For cancer survivors, cancer’s return can be a sudden, agonizing punch to the gut.
And that’s especially true for patients whose cancer develops in the same area where the first cancer had been successfully treated with radiation.
Physicians have a harder time using photon treatments a second time. They don’t want inadvertent radiation to re-injure adjacent tissues and organs — over and above the unintentional radiation experienced during photon treatments for the first cancer.
And if chemotherapy and surgery are poor treatment options, surviving the second cancer is more challenging.
But targeted proton beams offer an alternative radiation option that may increase the odds of surviving these locally recurring cancers and local secondary cancers.
Protons can provide effective cancer-killing power, with less collateral damage to adjacent tissues and organs, particularly those that have already been affected by inadvertent radiation during the first cancer treatment, said Anita Mahajan, MD, medical director of the MD Anderson Proton Therapy Center in Houston, Texas. “Protons are very strategic that way,” she said.
“When you treat a person for breast cancer with photons, you’re treating the whole anterior chest wall,” Mahajan said. “Sometimes, the heart gets some radiation dose. Years later, should that patient develop lung cancer, you can use protons to treat the cancer and avoid additional radiation to the heart. With protons, you can come in from the back and side and around the front part of the chest. You can actually think about ways to avoid radiation to areas where you don’t want radiation.”
Mahajan said she currently has four “re-radiation patients” receiving treatment at MD Anderson. Some were treated with photon radiation therapy 15 or 20 years ago and recently developed a second cancer in the same area.
Re-radiation cases include a patient treated successfully for Hodgkin’s Lymphoma who now has breast cancer and a patient treated successfully for breast cancer who has since developed lung cancer. “We have a 23-year-old woman with rhabdomyosarcoma,” Mahajan added. “She had chemotherapy and radiation four years ago. This time, she had surgery, chemotherapy and proton radiation.”
Radiation oncologists are very aware of the unintentional harm of photon radiation treatments, Mahajan said. “With tissue, there is a certain memory that occurs with radiation,” she said. “It goes through changes that make it much less tolerant to more radiation. If you talk to surgeons, they can tell the tissue that’s been irradiated years ago. It’s different. They can tell by feel and color. The tissue is not as pink and happy.”

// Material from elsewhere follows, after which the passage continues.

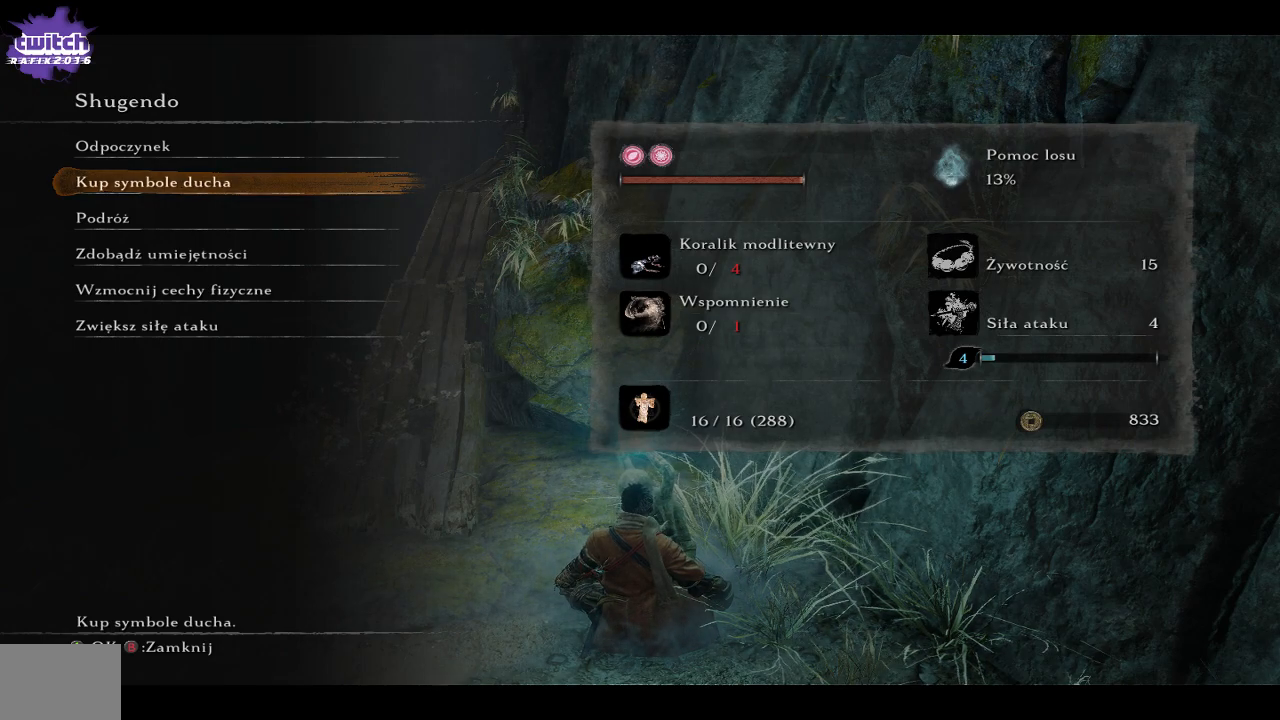
{"buttons": [], "left_stick": "center", "right_stick": "center", "events": []}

Mahajan cautioned not to presume that all local secondary cancers or locally recurring cancers are caused by photon radiation.

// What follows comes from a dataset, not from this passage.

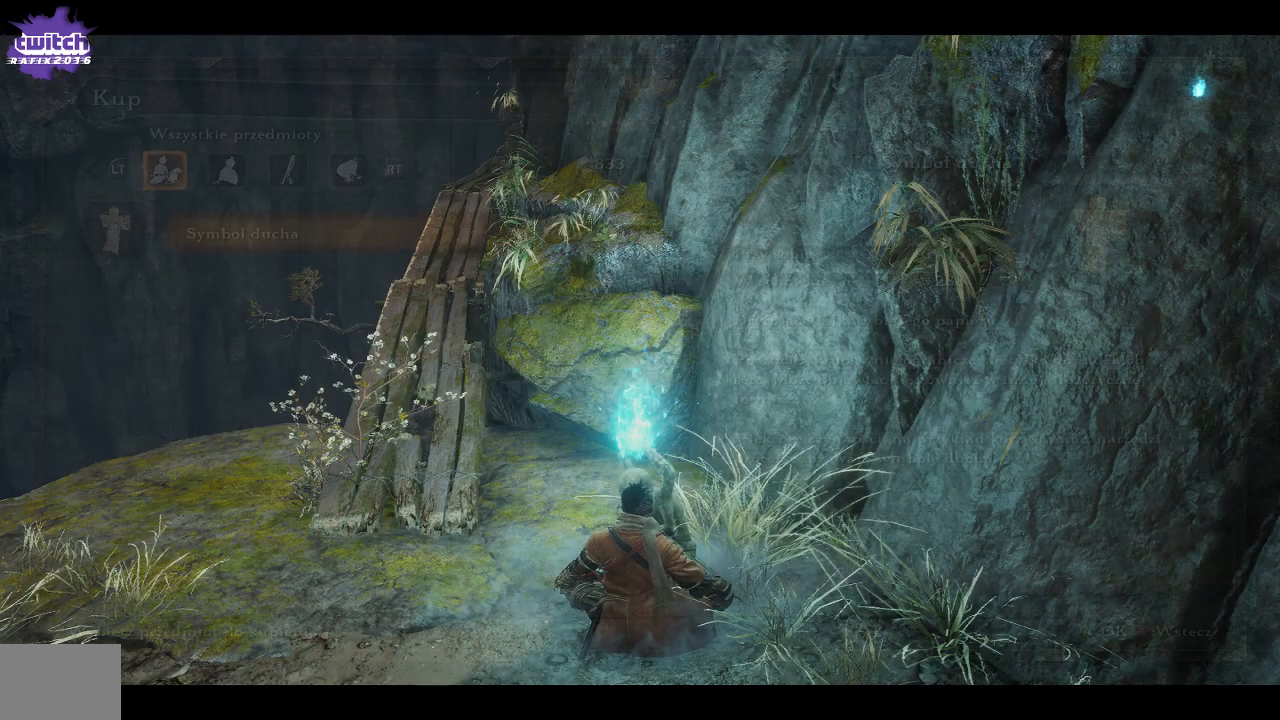
{"buttons": [], "left_stick": "center", "right_stick": "center", "events": [[133, "A", "up"]]}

“There are certain rules that need to be checked off before we can call it a radiation-associated tumor,” Mahajan noted. “It has to be in an area that received radiation therapy. It has to be a different type of tumor than the initial tumor treated. And it has to have occurred in the right timeframe. If a tumor develops a year or so after, it’s very, very unlikely it’s associated with radiation therapy. Usually, the secondary tumor develops at least five to seven years after.”